**TASK INSTRUCTIONS:**
1. Answer these questions from the methods passage, marking each answer (a), (b), (c) as below.
(a) What reagent was added to the culture filtrate to test for ammonia, and in what volume?
(b) Which two primers were used to amplify the ITS region?
(c) At what wavelength was the UV detector of the HPLC system set?
2. Write what comes next in the methods passage, starting after its last sentence.

**READING PASSAGE:**
------------------------

2.2 Determination of colonizing frequency

Colonization frequency (CF %) of the isolated strain was determined as described by Suryanarayanan et al. (2003) and Photita et al. (2001). Colonization frequency was calculated as:

$$ \% Colonization\ frequency=\frac{Total\ number\ of\ root\ colonized}{Total\ number\ of\ root s} \times 100 $$

2.3 Screening of isolates for plant growth promoting characters including ammonia and IAA

The isolated strains were screened for the production of ammonia as described by Chadha et al. (2015). Endophytes were grown in 15 mL czapek broth contained in 20 mL test tubes, under previously described culture conditions. After 7 days, culture filtrate (CF) was obtained as mentioned above and 0.5 mL of Nessler’s reagent (potassium iodide 50 g/50 mL cold water, mercuric chloride 22 g in 350 mL water and 5 N NaOH 200 mL dilute to 1 Liter) was added to it. Appearance of brown color indicated the presence of ammonia in the CF. The production of IAA was assayed calorimetrically using Salkowski reagent (Khan et al. 2017).

2.4 Molecular characterization of the isolated strain

Fresh mycelium was collected and fungal genomic DNA was extracted using the SolGent Fungus Genomic DNA Extraction Kit (Cat No. SGD64-S120; SolGent Co., Daejeon, Korea) as described by Waqas et al. (2012). The primers ITS1 (5’TCC GTA GGT GAA CCT TGC GG 3′) and ITS4 (5’TCC TCC GCT TAT TGA TAT GC 3′) were used to amplify the ITS region of rDNA (partial sequences of 18 S and 28S rDNA and complete sequences of ITS1, 5.8S rDNA and ITS2. (Zahoor et al. 2017). The PCR reaction was performed with 20 ng of genomic DNA as the template in a 30 μL reaction mixture by using a EF-Taq (SolGent, Korea) as follows: activation of Taq polymerase at 95 °C for 2 min, 35 cycles of 95 °C for 1 min, 55 °C, and 72 °C for 1 min each were performed, finishing with a 10-min step at 72 °C. The amplification products were purified with a multiscreen filter plate (Millipore Corp., Bedford, MA, USA). Sequencing reaction was performed using a PRISM BigDye Terminator v3.1 Cycle sequencing Kit. The DNA samples containing the extension products were added to Hi-Di formamide (Applied Biosystems, Foster City, CA). The mixture was incubated at 95 °C for 5 min, followed by 5 min on ice and then analyzed by ABI Prism 3730XL DNA analyzer (Applied Biosystems, Foster City, CA).

2.5 Determination of Indole-3-acetic acid in culture filtrate by HPLC

The isolated strain w11 was screened for IAA production by subjecting the CF to HPLC analysis (Khan et al. 2016). The strain was cultured in czapek broth media containing different concentrations of tryptophan (0, 100, 500, 1000 μg/mL) at 28 °C and 120 rpm in shaking incubator for seven days. After seven days, the culture was harvested and filtered through Whatman No. 1 filter paper. A high performance liquid chromatography (HPLC) system equipped with a differential ultraviolet (UV) detector (set at 280 nm) and a C18 column (5 μm; 25 × 0.46 cm) was used to assess the CF for the presence of IAA. The mobile phase consisted of methanol and water (80:20 [v / v]) with a flow rate of 1.5 mL / min. The injection volume was 20 μL. The retention time of the analyte was compared to the retention time of the authentic internal standard. Quantification was done by comparing the peak area (Shahab et al. 2009).

------------------------

Data excerpts
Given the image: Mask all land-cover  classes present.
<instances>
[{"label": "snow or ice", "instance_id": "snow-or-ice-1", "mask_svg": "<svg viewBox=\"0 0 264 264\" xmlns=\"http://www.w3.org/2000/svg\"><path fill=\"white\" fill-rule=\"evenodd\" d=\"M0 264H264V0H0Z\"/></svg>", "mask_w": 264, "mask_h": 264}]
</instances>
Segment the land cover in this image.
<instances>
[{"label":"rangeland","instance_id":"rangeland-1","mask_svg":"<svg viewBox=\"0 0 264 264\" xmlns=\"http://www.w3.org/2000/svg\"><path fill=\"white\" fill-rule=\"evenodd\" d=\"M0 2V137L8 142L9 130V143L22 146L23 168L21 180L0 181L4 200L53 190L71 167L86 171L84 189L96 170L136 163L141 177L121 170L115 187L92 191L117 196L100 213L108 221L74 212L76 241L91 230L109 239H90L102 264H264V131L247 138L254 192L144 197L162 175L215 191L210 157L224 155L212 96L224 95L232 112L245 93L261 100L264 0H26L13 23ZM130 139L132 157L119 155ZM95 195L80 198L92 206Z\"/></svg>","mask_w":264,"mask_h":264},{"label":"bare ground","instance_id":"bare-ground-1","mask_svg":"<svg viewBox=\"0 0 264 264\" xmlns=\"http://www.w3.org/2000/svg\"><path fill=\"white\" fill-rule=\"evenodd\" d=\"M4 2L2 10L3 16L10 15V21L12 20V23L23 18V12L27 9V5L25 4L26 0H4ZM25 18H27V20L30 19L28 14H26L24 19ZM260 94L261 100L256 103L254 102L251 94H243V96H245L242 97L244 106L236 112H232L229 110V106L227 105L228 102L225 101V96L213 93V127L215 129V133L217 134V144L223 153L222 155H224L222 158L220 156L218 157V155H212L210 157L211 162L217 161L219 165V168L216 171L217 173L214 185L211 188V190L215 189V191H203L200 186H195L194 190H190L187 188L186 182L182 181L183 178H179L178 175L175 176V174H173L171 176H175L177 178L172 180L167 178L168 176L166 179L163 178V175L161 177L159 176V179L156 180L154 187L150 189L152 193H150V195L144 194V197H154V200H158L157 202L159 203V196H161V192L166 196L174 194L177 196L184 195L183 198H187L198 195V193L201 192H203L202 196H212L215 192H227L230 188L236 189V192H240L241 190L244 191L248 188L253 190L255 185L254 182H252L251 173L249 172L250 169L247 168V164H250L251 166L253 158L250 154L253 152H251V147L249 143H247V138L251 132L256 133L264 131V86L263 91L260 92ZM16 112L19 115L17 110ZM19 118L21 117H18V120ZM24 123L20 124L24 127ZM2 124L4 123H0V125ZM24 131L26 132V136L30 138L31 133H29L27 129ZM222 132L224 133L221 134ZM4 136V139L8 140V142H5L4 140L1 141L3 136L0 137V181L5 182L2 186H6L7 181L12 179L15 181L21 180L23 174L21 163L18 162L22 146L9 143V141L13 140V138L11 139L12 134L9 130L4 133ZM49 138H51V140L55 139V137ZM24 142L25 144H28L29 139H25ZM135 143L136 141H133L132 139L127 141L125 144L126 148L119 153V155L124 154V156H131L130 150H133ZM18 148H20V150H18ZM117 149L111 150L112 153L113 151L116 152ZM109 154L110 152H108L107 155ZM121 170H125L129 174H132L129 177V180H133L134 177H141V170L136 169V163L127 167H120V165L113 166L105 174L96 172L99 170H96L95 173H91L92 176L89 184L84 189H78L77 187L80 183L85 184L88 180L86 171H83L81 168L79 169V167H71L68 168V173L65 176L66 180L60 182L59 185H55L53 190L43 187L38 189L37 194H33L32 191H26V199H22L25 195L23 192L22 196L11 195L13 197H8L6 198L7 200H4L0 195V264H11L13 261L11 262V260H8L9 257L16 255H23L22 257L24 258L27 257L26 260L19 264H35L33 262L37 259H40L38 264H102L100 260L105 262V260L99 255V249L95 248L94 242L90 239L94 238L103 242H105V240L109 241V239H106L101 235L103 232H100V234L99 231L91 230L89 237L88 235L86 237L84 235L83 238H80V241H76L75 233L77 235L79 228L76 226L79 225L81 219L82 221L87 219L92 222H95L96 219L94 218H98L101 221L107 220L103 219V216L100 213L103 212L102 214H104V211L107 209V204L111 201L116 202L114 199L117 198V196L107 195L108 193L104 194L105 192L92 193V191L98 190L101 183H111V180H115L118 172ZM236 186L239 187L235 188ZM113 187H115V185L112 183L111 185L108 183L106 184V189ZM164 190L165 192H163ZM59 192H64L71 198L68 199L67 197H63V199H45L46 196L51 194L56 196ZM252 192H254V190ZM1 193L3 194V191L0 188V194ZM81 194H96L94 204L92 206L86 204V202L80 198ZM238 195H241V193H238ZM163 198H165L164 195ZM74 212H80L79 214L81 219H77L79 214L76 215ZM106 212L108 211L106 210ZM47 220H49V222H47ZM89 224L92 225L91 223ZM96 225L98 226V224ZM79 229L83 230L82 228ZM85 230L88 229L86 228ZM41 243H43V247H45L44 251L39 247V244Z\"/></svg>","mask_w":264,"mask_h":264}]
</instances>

------------------------

**OUTPUTS IN ORDER:**
1.
(a) 0.5 mL of Nessler's reagent.
(b) ITS1 and ITS4.
(c) 280 nm.

2.
2.6 Effect of yucasin on release of IAA in culture filtrate and biomass production

To check the effect of auxin inhibitor, yucasin [−5-(4-chlorophenyl)-1,2-dihydro-1,2,4-triazole-3-thione], the isolated endophyte was grown in czapek medium containing yucasin (50 μM). After a week, the culture was harvested and sieved through Whatman No. 1 filter paper. Filtrate was then screened for IAA production as described earlier and biomass was collected and kept in 50 mL falcon tube at 60 °C in an oven for 5 days. After five days, the dry biomass was evaluated as described by Klamer and Baath, (2004).

2.7 Maize growth in hydroponic system

To perform root colonization assay, a hydroponic system was setup. The system comprised of 40 mL of half strength Hoagland’s solution (Reversat et al. 1999; Barac et al. 2004) in 100 mL beakers with truncated micropipette tips held in sterilized cardboard and sealed with squash tap (Dardanelli et al. 2010). Maize seeds were surface sterilized using HgCl2 solution (0.1%) and washed three times with distilled water as described above. After surface sterilization, 5 seeds were put into autoclaved petri plates with two fold filter paper and incubated at 28 °C for 5 days and allowed to germinate. The uniform seedlings were transferred to hydroponic set up. After two days of growth, the seedlings were inoculated with endophytic spores’ suspension (the inoculum density was adjusted to 106 mL−1 spore with water). Fungal spore suspension was prepared by mixing loopfull spores in distill water. Spores density was determined by adding 10 μL of the spore solution to each side of the hemacytometer and counted the number of spores on both sides of hemacytometer under a light microscope.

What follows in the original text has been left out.